» Records for processing:
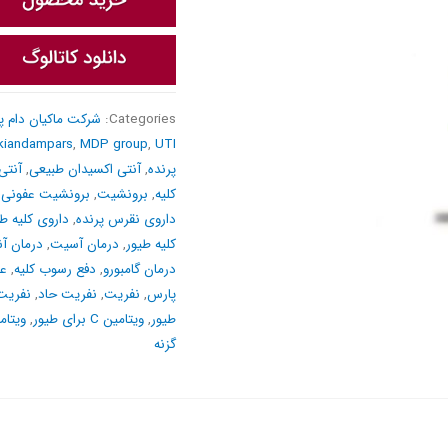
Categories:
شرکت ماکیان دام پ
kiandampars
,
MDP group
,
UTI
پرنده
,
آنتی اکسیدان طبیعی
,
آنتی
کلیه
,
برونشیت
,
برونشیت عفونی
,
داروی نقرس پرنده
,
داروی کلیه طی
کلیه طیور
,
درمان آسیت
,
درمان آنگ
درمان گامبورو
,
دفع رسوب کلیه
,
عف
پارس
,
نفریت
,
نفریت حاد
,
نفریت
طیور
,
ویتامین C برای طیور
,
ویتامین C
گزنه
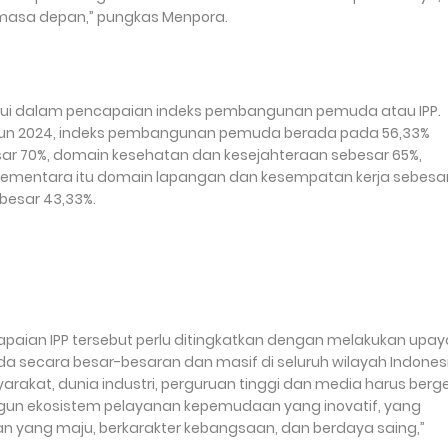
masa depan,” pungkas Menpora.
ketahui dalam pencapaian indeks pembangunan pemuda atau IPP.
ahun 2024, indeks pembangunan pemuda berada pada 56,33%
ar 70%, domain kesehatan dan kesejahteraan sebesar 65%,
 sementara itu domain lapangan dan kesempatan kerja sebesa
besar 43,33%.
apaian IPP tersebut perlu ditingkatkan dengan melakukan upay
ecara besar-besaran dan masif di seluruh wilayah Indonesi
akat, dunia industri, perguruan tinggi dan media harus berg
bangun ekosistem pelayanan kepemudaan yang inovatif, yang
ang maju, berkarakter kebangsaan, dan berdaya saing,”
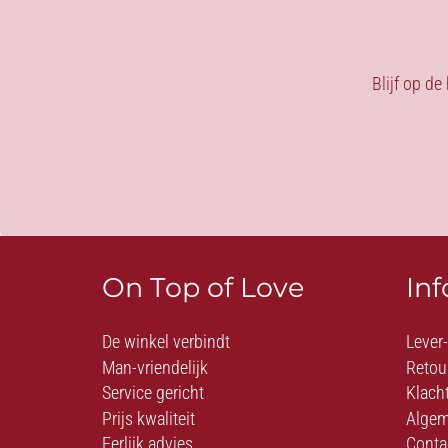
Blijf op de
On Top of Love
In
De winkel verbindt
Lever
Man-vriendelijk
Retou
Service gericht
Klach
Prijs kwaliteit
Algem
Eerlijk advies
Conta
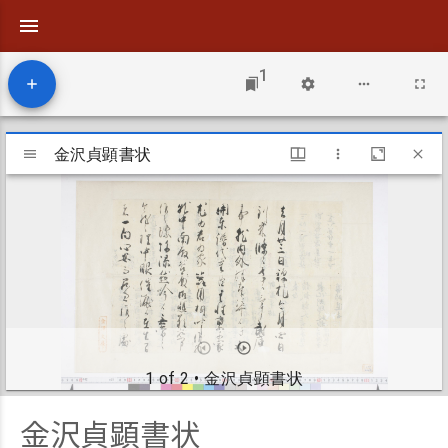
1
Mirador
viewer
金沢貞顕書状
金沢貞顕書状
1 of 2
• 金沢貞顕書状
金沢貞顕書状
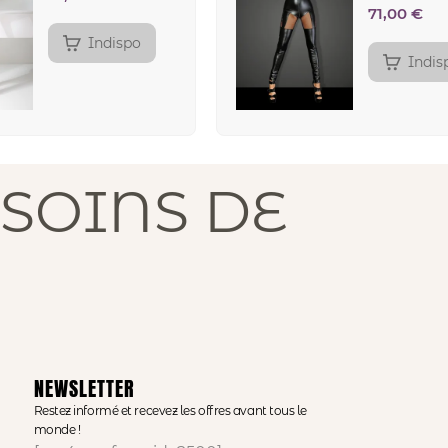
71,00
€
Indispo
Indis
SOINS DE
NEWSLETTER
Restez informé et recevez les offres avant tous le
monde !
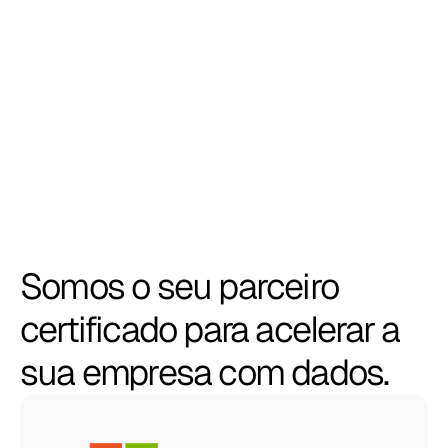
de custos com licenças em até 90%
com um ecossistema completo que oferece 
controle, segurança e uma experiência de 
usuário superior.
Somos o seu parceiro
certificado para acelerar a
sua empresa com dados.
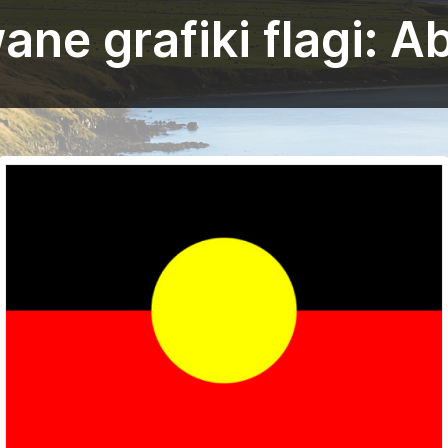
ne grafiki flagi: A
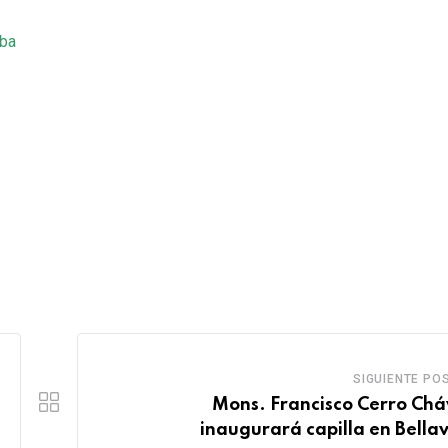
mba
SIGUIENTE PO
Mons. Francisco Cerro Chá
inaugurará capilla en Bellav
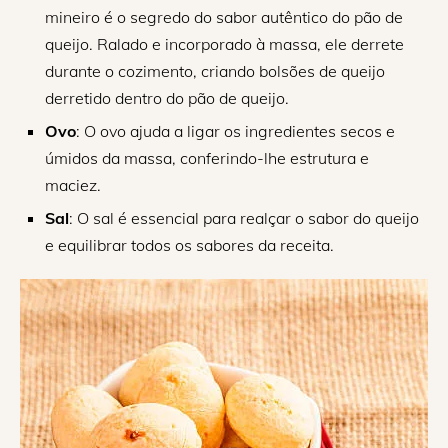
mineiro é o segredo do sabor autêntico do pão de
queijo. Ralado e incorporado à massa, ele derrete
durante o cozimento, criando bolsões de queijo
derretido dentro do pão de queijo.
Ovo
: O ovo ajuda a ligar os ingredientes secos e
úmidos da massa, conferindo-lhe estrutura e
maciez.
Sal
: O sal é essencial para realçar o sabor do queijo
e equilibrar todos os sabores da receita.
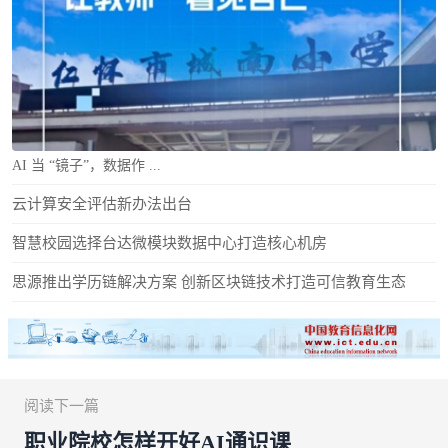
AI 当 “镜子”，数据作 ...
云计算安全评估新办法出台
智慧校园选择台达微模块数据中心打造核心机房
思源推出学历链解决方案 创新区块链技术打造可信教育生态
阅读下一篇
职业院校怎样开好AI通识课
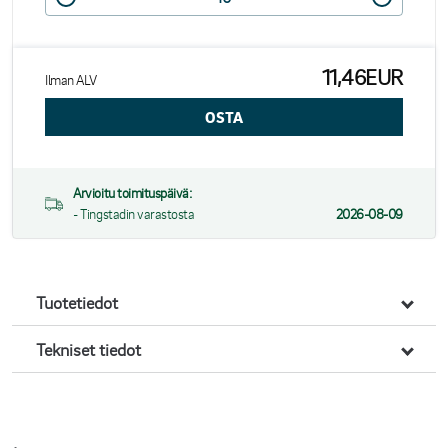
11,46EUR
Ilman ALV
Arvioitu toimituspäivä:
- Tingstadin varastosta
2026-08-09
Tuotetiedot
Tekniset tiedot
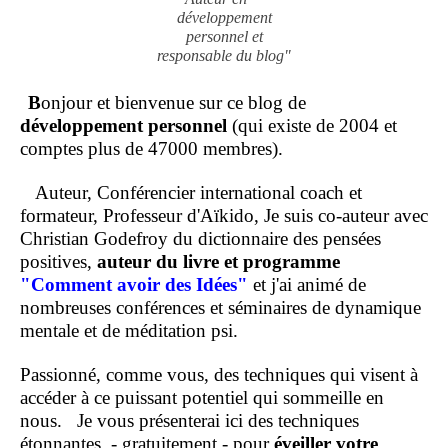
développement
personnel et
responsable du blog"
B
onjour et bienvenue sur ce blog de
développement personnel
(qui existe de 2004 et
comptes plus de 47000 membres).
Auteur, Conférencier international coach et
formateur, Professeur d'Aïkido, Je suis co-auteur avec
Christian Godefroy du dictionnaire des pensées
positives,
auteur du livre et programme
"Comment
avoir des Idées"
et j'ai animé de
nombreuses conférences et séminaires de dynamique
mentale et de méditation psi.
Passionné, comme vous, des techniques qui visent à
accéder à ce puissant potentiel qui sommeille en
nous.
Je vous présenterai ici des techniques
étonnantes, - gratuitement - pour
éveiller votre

» Work to complete: Review the preceding data and report every line that includes the string "pembangunan".

» Response below:
ketahui dalam pencapaian indeks pembangunan pemuda atau IPP.
ahun 2024, indeks pembangunan pemuda berada pada 56,33%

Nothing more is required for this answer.